Gun Store Hilariously Circumvents Facebook's Anti-Firearm Policy

It’s no secret that Facebook isn’t the biggest fan of firearms. The company has a ban on advertisements that contain pictures or even mentions of guns, forcing anyone who wants to run an ad dealing with firearms to either break CEO Mark Zuckerberg’s rules, or get creative.

And we’re definitely glad that Oklahoma-based Murf’s Guns decided to take the latter approach with a video posted to Facebook on Friday.

The gun store’s video, which was also posted to YouTube, reiterates that Facebook doesn’t allow any advertisements with guns. And it is comedy gold.

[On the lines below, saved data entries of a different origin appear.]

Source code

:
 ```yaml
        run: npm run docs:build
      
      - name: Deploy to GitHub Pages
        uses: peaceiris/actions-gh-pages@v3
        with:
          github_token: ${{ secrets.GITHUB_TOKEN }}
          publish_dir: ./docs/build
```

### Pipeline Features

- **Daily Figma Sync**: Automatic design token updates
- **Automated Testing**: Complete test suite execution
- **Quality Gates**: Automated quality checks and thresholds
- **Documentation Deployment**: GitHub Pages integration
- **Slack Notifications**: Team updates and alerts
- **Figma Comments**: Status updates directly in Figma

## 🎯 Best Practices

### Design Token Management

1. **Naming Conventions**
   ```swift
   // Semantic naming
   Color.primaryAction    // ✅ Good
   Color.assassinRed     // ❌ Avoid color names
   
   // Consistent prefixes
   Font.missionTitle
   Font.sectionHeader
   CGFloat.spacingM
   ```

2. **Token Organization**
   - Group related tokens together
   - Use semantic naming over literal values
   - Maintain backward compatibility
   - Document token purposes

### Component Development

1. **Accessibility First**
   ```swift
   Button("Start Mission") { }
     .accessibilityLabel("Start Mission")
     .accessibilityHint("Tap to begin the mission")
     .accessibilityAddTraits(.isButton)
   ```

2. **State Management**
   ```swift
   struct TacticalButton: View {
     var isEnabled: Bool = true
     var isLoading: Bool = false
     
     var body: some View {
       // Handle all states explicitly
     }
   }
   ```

With racks of firearms blurred out and even the word “guns” obscured, the video shows the absurdity of Facebook’s rule.

The over-the-top censorship continues with every word that could even be considered a rule-breaking offense bleeped out until the ad sounds like an episode of “South Park.”

Because of the self-censorship, this video seemingly follows all of Facebook’s rules.

Although the social media giant does allow gun pages to operate on the site, advertisements are prohibited.

Facebook’s ad policy states that advertisements “must not promote the sale or use of weapons, ammunition, or explosives. This includes ads for weapon modification accessories.”

Despite the decidedly anti-gun policies, Zuckerberg himself is usually quiet when it comes to the politics of firearms in America.

After the 2017 Las Vegas shooting, however, he took to his own platform in a post that appeared to call for gun control.

“It’s hard to imagine the loss from the shooting in Las Vegas,” he wrote. “It’s hard to imagine why we don’t make it much harder for anyone to do this.”

There’s no evidence that Zuckerberg’s strict ad rules have done anything to stop shootings.

But they are absolutely impacting businesses that are forced to find other avenues for advertising.